**Source text:**

On August 10, terms were agreed for Miller to fight American highly-ranked contender Michael Hunter (24–1–2, 17 KOs) on September 11, 2025 in Las Vegas. The fight would headline an event in Las Vegas prior to the Canelo Álvarez vs. Terence Crawford event at Allegiant Stadium on September 13, 2025. Hunter was unbeaten as a heavyweight, winning 12 of his 14 fights. Within a day of the fight being announced, Don King filed a cease and desist order to the organisers to prevent the fighting taking place. In May 2025, King won a purse bid for $1,100,000, in order to promote WBA 'regular' champion Kubrat Pulev's defence against Hunter. In a statement, he said, “Hunter is under contract to Don King Productions and he’ll be fighting for a world championship.” At the same time it was revealed that Hunter released a formal legal declaration asserting his status as a free agent. Hunter alleged that DKP was in "material breach" due to a failure to respond to legal correspondence by April 27, thereby terminating any contractual obligations. On August 13, King announced Pulev vs. Hunter to take place on October 4 at Casino Miami in Florida. On August 21, Miller posted on his social media to confirm that the fight with Hunter would not take place. The WBA determined that Hunter was no longer in a mandatory position due to complications related to his promotion.

Miller emerged as a leading candidate to be Chisora's final opponent on December 13, 2025. Miller stated that he had signed contracts and was ready for the fight. However, on October 25, Chisora chose to fight Dillian Whyte (31–4, 21 KOs) in a trilogy match instead of Miller and other heavyweight contenders. He told Ring Magazine, “Chisora has been calling me for months, saying to stay in shape and that we were going to make it happen. We signed up for VADA, we signed the contract, everything was good to go and ready to clear, and all of a sudden, he didn't want to fight. He might know that his body is not ready for a Big Baby fight. Opportunities get missed, and they never come back sometimes. Chisora has earned the right to feel the way that he wants to. He's never been a person to back down from fights. I honestly don't know [why he had a change of heart]. I don't think he's scared of me. But I definitely think that he knows fighting me would be his last fight."

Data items
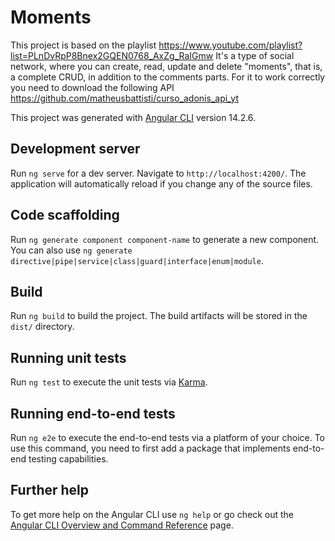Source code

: # Moments

This project is based on the playlist https://www.youtube.com/playlist?list=PLnDvRpP8Bnex2GQEN0768_AxZg_RaIGmw
It's a type of social network, where you can create, read, update and delete "moments", that is, a complete CRUD, in addition to the comments parts.
For it to work correctly you need to download the following API https://github.com/matheusbattisti/curso_adonis_api_yt

This project was generated with [Angular CLI](https://github.com/angular/angular-cli) version 14.2.6.

## Development server

Run `ng serve` for a dev server. Navigate to `http://localhost:4200/`. The application will automatically reload if you change any of the source files.

## Code scaffolding

Run `ng generate component component-name` to generate a new component. You can also use `ng generate directive|pipe|service|class|guard|interface|enum|module`.

## Build

Run `ng build` to build the project. The build artifacts will be stored in the `dist/` directory.

## Running unit tests

Run `ng test` to execute the unit tests via [Karma](https://karma-runner.github.io).

## Running end-to-end tests

Run `ng e2e` to execute the end-to-end tests via a platform of your choice. To use this command, you need to first add a package that implements end-to-end testing capabilities.

## Further help

To get more help on the Angular CLI use `ng help` or go check out the [Angular CLI Overview and Command Reference](https://angular.io/cli) page.
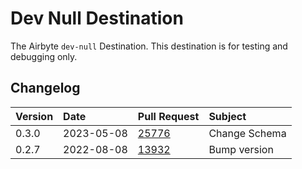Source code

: # Dev Null Destination

The Airbyte `dev-null` Destination. This destination is for testing and debugging only.

## Changelog

| Version | Date       | Pull Request                                             | Subject       |
|:--------|:-----------| :------------------------------------------------------- | :------------ |
| 0.3.0   | 2023-05-08 | [25776](https://github.com/airbytehq/airbyte/pull/25776) | Change Schema |
| 0.2.7   | 2022-08-08 | [13932](https://github.com/airbytehq/airbyte/pull/13932) | Bump version  |
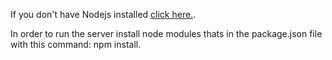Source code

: If you don't have Nodejs installed [click here.](https://nodejs.org/dist/v22.14.0/node-v22.14.0-x64.msi).

In order to run the server install node modules thats in the package.json file with this command: npm install.
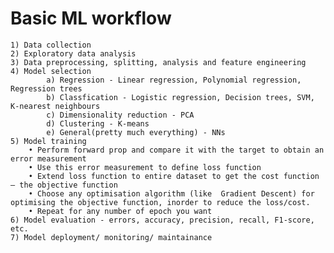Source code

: # Basic ML workflow
    1) Data collection
    2) Exploratory data analysis
    3) Data preprocessing, splitting, analysis and feature engineering
    4) Model selection 
    		a) Regression - Linear regression, Polynomial regression, Regression trees  
    		b) Classfication - Logistic regression, Decision trees, SVM, K-nearest neighbours
   			c) Dimensionality reduction - PCA
    		d) Clustering - K-means
    		e) General(pretty much everything) - NNs 
    5) Model training
    	• Perform forward prop and compare it with the target to obtain an error measurement
    	• Use this error measurement to define loss function
    	• Extend loss function to entire dataset to get the cost function – the objective function
    	• Choose any optimisation algorithm (like  Gradient Descent) for optimising the objective function, inorder to reduce the loss/cost. 
    	• Repeat for any number of epoch you want
    6) Model evaluation - errors, accuracy, precision, recall, F1-score, etc.
    7) Model deployment/ monitoring/ maintainance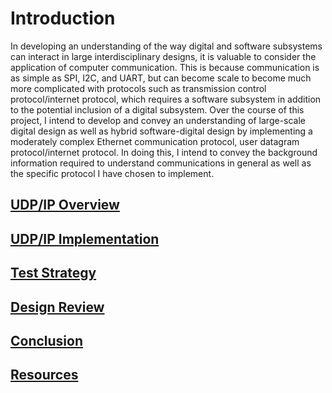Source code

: # Introduction

In developing an understanding of the way digital and software subsystems can interact in large interdisciplinary 
designs, it is valuable to consider the application of computer communication. This is because communication is as 
simple as SPI, I2C, and UART, but can become scale to become much more complicated with protocols such as transmission
control protocol/internet protocol, which requires a software subsystem in addition to the potential inclusion of a 
digital subsystem. Over the course of this project, I intend to develop and convey an understanding of large-scale 
digital design as well as hybrid software-digital design by implementing a moderately complex Ethernet communication 
protocol, user datagram protocol/internet protocol. In doing this, I intend to convey the background information 
required to understand communications in general as well as the specific protocol I have chosen to implement. 

## [UDP/IP Overview](overview.md)

## [UDP/IP Implementation](implementation.md)

## [Test Strategy](strategy.md)

## [Design Review](review.md)

## [Conclusion](conclusion.md)

## [Resources](resources.md)

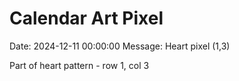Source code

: # Calendar Art Pixel

Date: 2024-12-11 00:00:00
Message: Heart pixel (1,3)

Part of heart pattern - row 1, col 3
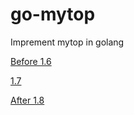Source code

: # go-mytop
Imprement mytop in golang

[Before 1.6](http://jeremy.zawodny.com/mysql/mytop/)

[1.7](https://github.com/jzawodn/mytop)

[After 1.8](http://www.mysqlfanboy.com/mytop-3/)
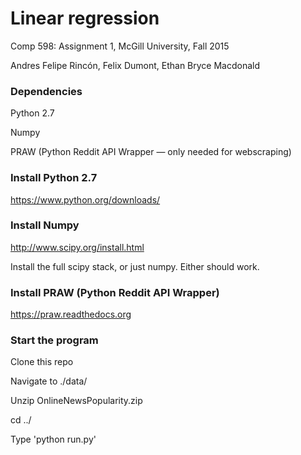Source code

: # Linear regression
Comp 598: Assignment 1, McGill University, Fall 2015

Andres Felipe Rincón, Felix Dumont, Ethan Bryce Macdonald

### Dependencies

Python 2.7

Numpy

PRAW (Python Reddit API Wrapper — only needed for webscraping)


### Install Python 2.7

https://www.python.org/downloads/


### Install Numpy

http://www.scipy.org/install.html

Install the full scipy stack, or just numpy. Either should work.

### Install PRAW (Python Reddit API Wrapper)

https://praw.readthedocs.org

### Start the program

Clone this repo

Navigate to ./data/

Unzip OnlineNewsPopularity.zip

cd ../

Type 'python run.py'
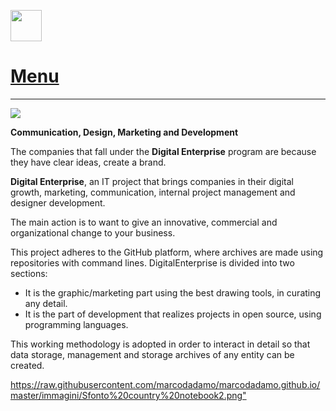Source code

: <a href="https://www.linkedin.com/in/marco-d-adamo/"><img src="http://www.ecotrade.bio/public/images/logo-footer-in.png" width="50" height="50"></a>
# [Menu](https://marcodadamo.github.io/menu.html)
<hr>
<img src="https://raw.githubusercontent.com/marcodadamo/marcodadamo.github.io/master/immagini/digitalenterprise.png">

**Communication, Design, Marketing and Development**

The companies that fall under the **Digital Enterprise** program are because they have clear ideas, create a brand.

**Digital Enterprise**, an IT project that brings companies in their digital growth, marketing, communication, internal project management and designer development.

The main action is to want to give an innovative, commercial and organizational change to your business.

This project adheres to the GitHub platform, where archives are made using repositories with command lines. DigitalEnterprise is divided into two sections:
* It is the graphic/marketing part using the best drawing tools, in curating any detail.
* It is the part of development that realizes projects in open source, using programming languages.

This working methodology is adopted in order to interact in detail so that data storage, management and storage archives of any entity can be created.

<https://raw.githubusercontent.com/marcodadamo/marcodadamo.github.io/master/immagini/Sfonto%20country%20notebook2.png">
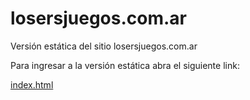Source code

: # losersjuegos.com.ar

Versión estática del sitio losersjuegos.com.ar


Para ingresar a la versión estática abra el siguiente link:

[index.html](index.html)
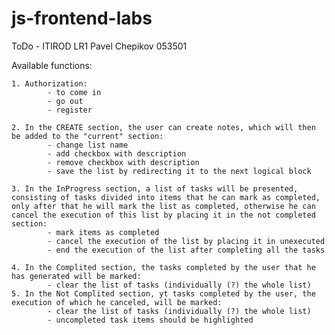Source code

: # js-frontend-labs

ToDo - ITIROD LR1
Pavel Chepikov 053501


Available functions:

    1. Authorization:
            - to come in
            - go out
            - register

    2. In the CREATE section, the user can create notes, which will then be added to the "current" section:
            - change list name
            - add checkbox with description
            - remove checkbox with description
            - save the list by redirecting it to the next logical block
        
    3. In the InProgress section, a list of tasks will be presented, consisting of tasks divided into items that he can mark as completed, only after that he will mark the list as completed, otherwise he can cancel the execution of this list by placing it in the not completed section:
            - mark items as completed
            - cancel the execution of the list by placing it in unexecuted
            - end the execution of the list after completing all the tasks
        
    4. In the Complited section, the tasks completed by the user that he has generated will be marked:
            - clear the list of tasks (individually (?) the whole list)
    5. In the Not Complited section, yt tasks completed by the user, the execution of which he canceled, will be marked:
            - clear the list of tasks (individually (?) the whole list)
            - uncompleted task items should be highlighted

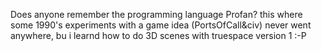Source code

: Does anyone remember the programming language Profan? this where some 1990's experiments with a game idea (PortsOfCall&civ) never went anywhere, bu i learnd how to do 3D scenes with truespace version 1 :-P
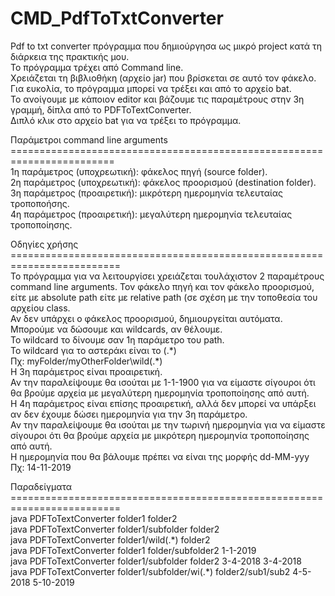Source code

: # CMD_PdfToTxtConverter
Pdf to txt converter πρόγραμμα που δημιούργησα ως μικρό project κατά τη διάρκεια της πρακτικής μου.\
Το πρόγραμμα τρέχει από Command line.\
Χρειάζεται τη βιβλιοθήκη (αρχείο jar) που βρίσκεται σε αυτό τον φάκελο.\
Για ευκολία, το πρόγραμμα μπορεί να τρέξει και από το αρχείο bat.\
Το ανοίγουμε με κάποιον editor και βάζουμε τις παραμέτρους στην 3η γραμμή, δίπλα από το PDFToTextConverter.\
Διπλό κλικ στο αρχείο bat για να τρέξει το πρόγραμμα.

Παράμετροι command line arguments\
========================================================================\
1η παράμετρος (υποχρεωτική): φάκελος πηγή (source folder).\
2η παράμετρος (υποχρεωτική): φάκελος προορισμού (destination folder).\
3η παράμετρος (προαιρετική): μικρότερη ημερομηνία τελευταίας τροποποήσης.\
4η παράμετρος (προαιρετική): μεγαλύτερη ημερομηνία τελευταίας τροποποίησης.

Οδηγίες χρήσης\
=========================================================================\
Το πρόγραμμα για να λειτουργίσει χρειάζεται τουλάχιστον 2 παραμέτρους command line arguments. Τον φάκελο πηγή και τον φάκελο προορισμού, είτε με absolute path είτε με relative path (σε σχέση με την τοποθεσία του αρχείου class.\
Αν δεν υπάρχει ο φάκελος προορισμού, δημιουργείται αυτόματα.\
Μπορούμε να δώσουμε και wildcards, αν θέλουμε.\
Το wildcard το δίνουμε σαν 1η παράμετρο του path.\
To wildcard για το αστεράκι είναι το (.\*)\
Πχ: myFolder/myOtherFolder\wild(.\*)\
Η 3η παράμετρος είναι προαιρετική.\
Αν την παραλείψουμε θα ισούται με 1-1-1900 για να είμαστε σίγουροι ότι θα βρούμε αρχεία με μεγαλύτερη ημερομηνία τροποποίησης από αυτή.\
Η 4η παράμετρος είναι επίσης προαιρετική, αλλά δεν μπορεί να υπάρξει αν δεν έχουμε δώσει ημερομηνία για την 3η παράμετρο.\
Αν την παραλείψουμε θα ισούται με την τωρινή ημερομηνία για να είμαστε σίγουροι ότι θα βρούμε αρχεία με μικρότερη ημερομηνία τροποποίησης από αυτή.\
Η ημερομηνία που θα βάλουμε πρέπει να είναι της μορφής dd-MM-yyy\
Πχ: 14-11-2019

Παραδείγματα\
=========================================================================\
java PDFToTextConverter folder1 folder2\
java PDFToTextConverter folder1/subfolder folder2\
java PDFToTextConverter folder1/wild(.\*) folder2\
java PDFToTextConverter folder1 folder/subfolder2 1-1-2019\
java PDFToTextConverter folder1/subfolder folder2 3-4-2018 3-4-2018\
java PDFToTextConverter folder1/subfolder/wi(.*) folder2/sub1/sub2 4-5-2018 5-10-2019
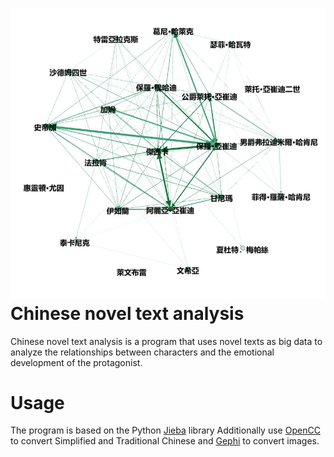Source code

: 
# ![image](https://github.com/p5566123321/chinese-novel-text-analysis/blob/59e12a637daaa7151db3a6acc6b6802ae8f4954f/social_network.JPG) Chinese novel text analysis

Chinese novel text analysis is a program that uses novel texts as big data to analyze the relationships between characters and the emotional development of the protagonist.

# Usage
The program is based on the Python [Jieba](https://github.com/fxsjy/jieba) library
Additionally use [OpenCC](https://github.com/BYVoid/OpenCC) to convert Simplified and Traditional Chinese and [Gephi](https://gephi.org/) to convert images.
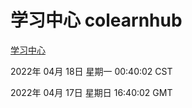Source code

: # 学习中心 colearnhub
[学习中心](http://:56308/colearnhub/)

2022年 04月 18日 星期一 00:40:02 CST

2022年 04月 17日 星期日 16:40:02 GMT
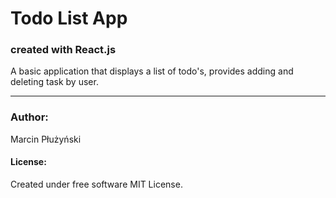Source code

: # Todo List App


### created with React.js

A basic application that displays a list of todo's, provides adding and deleting task by user.

---
### Author:
Marcin Płużyński

#### License:
Created under free software MIT License.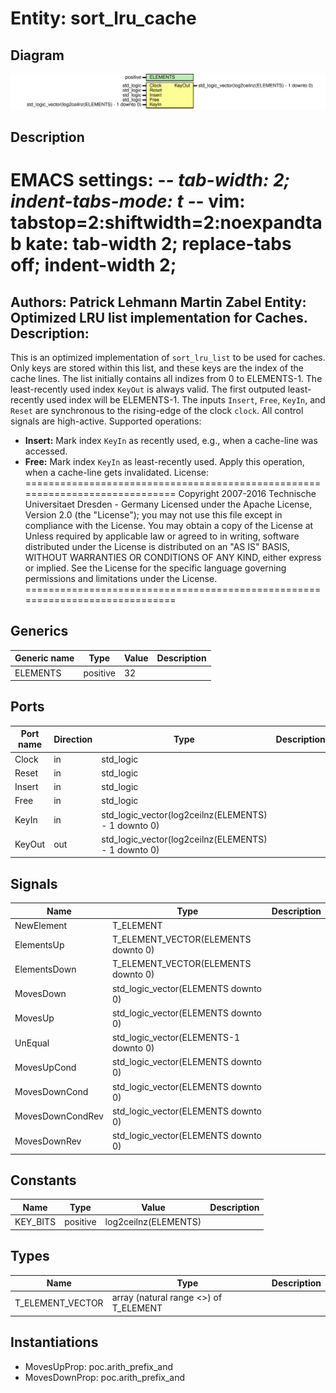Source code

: # Entity: sort_lru_cache

## Diagram

![Diagram](sort_lru_cache.svg "Diagram")
## Description

EMACS settings: -*-	tab-width: 2; indent-tabs-mode: t -*-
vim: tabstop=2:shiftwidth=2:noexpandtab
kate: tab-width 2; replace-tabs off; indent-width 2;
=============================================================================
Authors:         Patrick Lehmann
                 Martin Zabel
Entity:          Optimized LRU list implementation for Caches.
Description:
-------------------------------------
This is an optimized implementation of ``sort_lru_list`` to be used for caches.
Only keys are stored within this list, and these keys are the index of the
cache lines. The list initially contains all indizes from 0 to ELEMENTS-1.
The least-recently used index ``KeyOut`` is always valid.
The first outputed least-recently used index will be ELEMENTS-1.
The inputs ``Insert``, ``Free``, ``KeyIn``, and ``Reset`` are synchronous to the
rising-edge of the clock ``clock``. All control signals are high-active.
Supported operations:
 * **Insert:** Mark index ``KeyIn`` as recently used, e.g., when a cache-line
   was accessed.
 * **Free:** Mark index ``KeyIn`` as least-recently used. Apply this operation,
   when a cache-line gets invalidated.
License:
=============================================================================
Copyright 2007-2016 Technische Universitaet Dresden - Germany
Licensed under the Apache License, Version 2.0 (the "License");
you may not use this file except in compliance with the License.
You may obtain a copy of the License at
Unless required by applicable law or agreed to in writing, software
distributed under the License is distributed on an "AS IS" BASIS,
WITHOUT WARRANTIES OR CONDITIONS OF ANY KIND, either express or implied.
See the License for the specific language governing permissions and
limitations under the License.
=============================================================================
## Generics

| Generic name | Type     | Value | Description |
| ------------ | -------- | ----- | ----------- |
| ELEMENTS     | positive | 32    |             |
## Ports

| Port name | Direction | Type                                                | Description |
| --------- | --------- | --------------------------------------------------- | ----------- |
| Clock     | in        | std_logic                                           |             |
| Reset     | in        | std_logic                                           |             |
| Insert    | in        | std_logic                                           |             |
| Free      | in        | std_logic                                           |             |
| KeyIn     | in        | std_logic_vector(log2ceilnz(ELEMENTS) - 1 downto 0) |             |
| KeyOut    | out       | std_logic_vector(log2ceilnz(ELEMENTS) - 1 downto 0) |             |
## Signals

| Name             | Type                                  | Description |
| ---------------- | ------------------------------------- | ----------- |
| NewElement       | T_ELEMENT                             |             |
| ElementsUp       | T_ELEMENT_VECTOR(ELEMENTS downto 0)   |             |
| ElementsDown     | T_ELEMENT_VECTOR(ELEMENTS downto 0)   |             |
| MovesDown        | std_logic_vector(ELEMENTS downto 0)   |             |
| MovesUp          | std_logic_vector(ELEMENTS downto 0)   |             |
| UnEqual          | std_logic_vector(ELEMENTS-1 downto 0) |             |
| MovesUpCond      | std_logic_vector(ELEMENTS downto 0)   |             |
| MovesDownCond    | std_logic_vector(ELEMENTS downto 0)   |             |
| MovesDownCondRev | std_logic_vector(ELEMENTS downto 0)   |             |
| MovesDownRev     | std_logic_vector(ELEMENTS downto 0)   |             |
## Constants

| Name     | Type     | Value                 | Description |
| -------- | -------- | --------------------- | ----------- |
| KEY_BITS | positive |  log2ceilnz(ELEMENTS) |             |
## Types

| Name             | Type                                   | Description |
| ---------------- | -------------------------------------- | ----------- |
| T_ELEMENT_VECTOR | array (natural range <>) of T_ELEMENT  |             |
## Instantiations

- MovesUpProp: poc.arith_prefix_and
- MovesDownProp: poc.arith_prefix_and
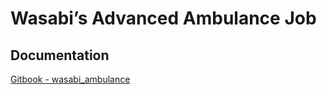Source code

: # Wasabi’s Advanced Ambulance Job

## Documentation
[Gitbook - wasabi_ambulance](https://wasabirobby.gitbook.io/wasabi-scripts/scripts/wasabi_ambulance)
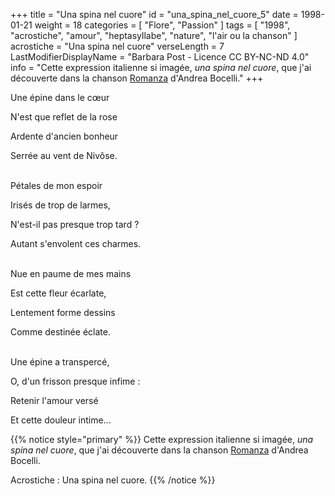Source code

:+++
title = "Una spina nel cuore"
id = "una_spina_nel_cuore_5"
date = 1998-01-21
weight = 18
categories = [ "Flore", "Passion" ]
tags = [
  "1998",
  "acrostiche",
  "amour",
  "heptasyllabe",
  "nature",
  "l'air ou la chanson"
]
acrostiche = "Una spina nel cuore"
verseLength = 7
LastModifierDisplayName = "Barbara Post - Licence CC BY-NC-ND 4.0"
info = "Cette expression italienne si imagée, *una spina nel cuore*, que j'ai découverte dans la chanson [Romanza](https://www.youtube.com/watch?v=fIdKD6JkIpU) d'Andrea Bocelli."
+++

Une épine dans le cœur

N'est que reflet de la rose

Ardente d'ancien bonheur

Serrée au vent de Nivôse.

 \
Pétales de mon espoir

Irisés de trop de larmes,

N'est-il pas presque trop tard ?

Autant s'envolent ces charmes.

 \
Nue en paume de mes mains

Est cette fleur écarlate,

Lentement forme dessins

Comme destinée éclate.

 \
Une épine a transpercé,

O, d'un frisson presque infime :

Retenir l'amour versé

Et cette douleur intime...

{{% notice style="primary" %}}
Cette expression italienne si imagée, *una spina nel cuore*, que j'ai découverte dans la chanson [Romanza](https://www.youtube.com/watch?v=fIdKD6JkIpU) d'Andrea Bocelli.

Acrostiche : Una spina nel cuore.
{{% /notice %}}
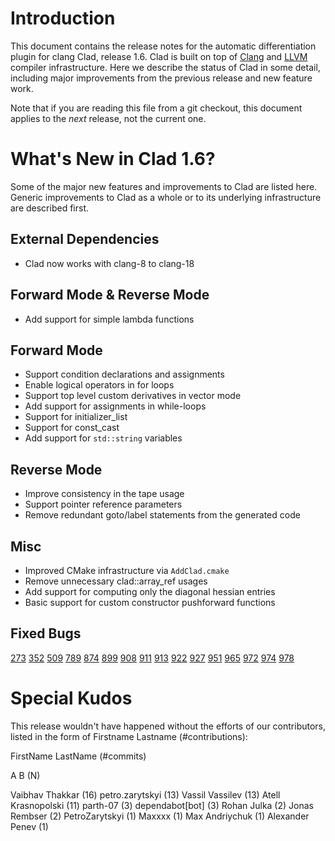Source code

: Introduction
============

This document contains the release notes for the automatic differentiation
plugin for clang Clad, release 1.6. Clad is built on top of
[Clang](http://clang.llvm.org) and [LLVM](http://llvm.org>) compiler
infrastructure. Here we describe the status of Clad in some detail, including
major improvements from the previous release and new feature work.

Note that if you are reading this file from a git checkout,
this document applies to the *next* release, not the current one.


What's New in Clad 1.6?
========================

Some of the major new features and improvements to Clad are listed here. Generic
improvements to Clad as a whole or to its underlying infrastructure are
described first.

External Dependencies
---------------------

* Clad now works with clang-8 to clang-18


Forward Mode & Reverse Mode
---------------------------
* Add support for simple lambda functions


Forward Mode
------------
* Support condition declarations and assignments
* Enable logical operators in for loops
* Support top level custom derivatives in vector mode
* Add support for assignments in while-loops
* Support for initializer_list
* Support for const_cast
* Add support for `std::string` variables


Reverse Mode
------------
* Improve consistency in the tape usage
* Support pointer reference parameters
* Remove redundant goto/label statements from the generated code

Misc
----
* Improved CMake infrastructure via `AddClad.cmake`
* Remove unnecessary clad::array_ref usages
* Add support for computing only the diagonal hessian entries
* Basic support for custom constructor pushforward functions


Fixed Bugs
----------

[273](https://github.com/vgvassilev/clad/issues/273)
[352](https://github.com/vgvassilev/clad/issues/352)
[509](https://github.com/vgvassilev/clad/issues/509)
[789](https://github.com/vgvassilev/clad/issues/789)
[874](https://github.com/vgvassilev/clad/issues/874)
[899](https://github.com/vgvassilev/clad/issues/899)
[908](https://github.com/vgvassilev/clad/issues/908)
[911](https://github.com/vgvassilev/clad/issues/911)
[913](https://github.com/vgvassilev/clad/issues/913)
[922](https://github.com/vgvassilev/clad/issues/922)
[927](https://github.com/vgvassilev/clad/issues/927)
[951](https://github.com/vgvassilev/clad/issues/951)
[965](https://github.com/vgvassilev/clad/issues/965)
[972](https://github.com/vgvassilev/clad/issues/972)
[974](https://github.com/vgvassilev/clad/issues/974)
[978](https://github.com/vgvassilev/clad/issues/978)

Special Kudos
=============

This release wouldn't have happened without the efforts of our contributors,
listed in the form of Firstname Lastname (#contributions):

FirstName LastName (#commits)

A B (N)

Vaibhav Thakkar (16)
petro.zarytskyi (13)
Vassil Vassilev (13)
Atell Krasnopolski (11)
parth-07 (3)
dependabot[bot] (3)
Rohan Julka (2)
Jonas Rembser (2)
PetroZarytskyi (1)
Maxxxx (1)
Max Andriychuk (1)
Alexander Penev (1)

**Problems to work on:**
[a] Using the passage on Miller's planned fights, answer the following:
(i) On what date were terms agreed for Miller to fight Michael Hunter?
(ii) For what amount did Don King win a purse bid in May 2025?
(iii) Whom did Chisora choose to fight on October 25 instead of Miller?
[b] Extend the passage on Miller's planned fights with several sentences that pick up right after it stops.
The listing above is separate material and has no connection to the passage on Miller's planned fights.

**Response list:**
[a]
(i) August 10
(ii) $1,100,000
(iii) Dillian Whyte, in a trilogy match

[b]
In November 2025, Miller was photographed with Eddie Hearn, suggesting an improvement in their relationship, despite being on opposing sides since 2019. In a post, Miller expressed gratitude towards Hearn, implying a potential significant development on the horizon.

=== Career from 2026 ===

==== Miller vs. Ibeh ====
In December 2025, Miller was announced to be part of 'The Ring 6’ event, which was scheduled to take place on January 31, 2026 at Madison Square Garden in New York. His opponent was to be Kingsley Ibeh (16–2–1, 14 KOs), who was on an 11-fight win streak, since his loss to Jared Anderson in February 2021. Miller won a split decision over Ibeh in a tough ten-round battle; however a dramatic hairpiece incident became the highlight of the night. Ibeh started the fight using sharp combinations, straight left hands and good movement. He was more active and tagged Miller occasionally, who struggled with the range. In the second round, one of Ibeh’s punches dislodged Miller’s toupee, which drew a notable crowd reaction. Miller removed it before the third round and tossed it into the audience. Miller increased his output from the fourth round, focusing on body shots and his size to back Ibeh against the ropes. The pressure gradually wore down Ibeh, though he still landed some power shots. Towards the final rounds, Miller was in control and Ibeh showed signs of fatigue. Miller’s consistent body attack further slowed Ibeh down, causing Ibeh to briefly touch the canvas in the seventh round. The judges scored the fight 97–93 twice for Miller, with one card in favor of Ibeh 96–94.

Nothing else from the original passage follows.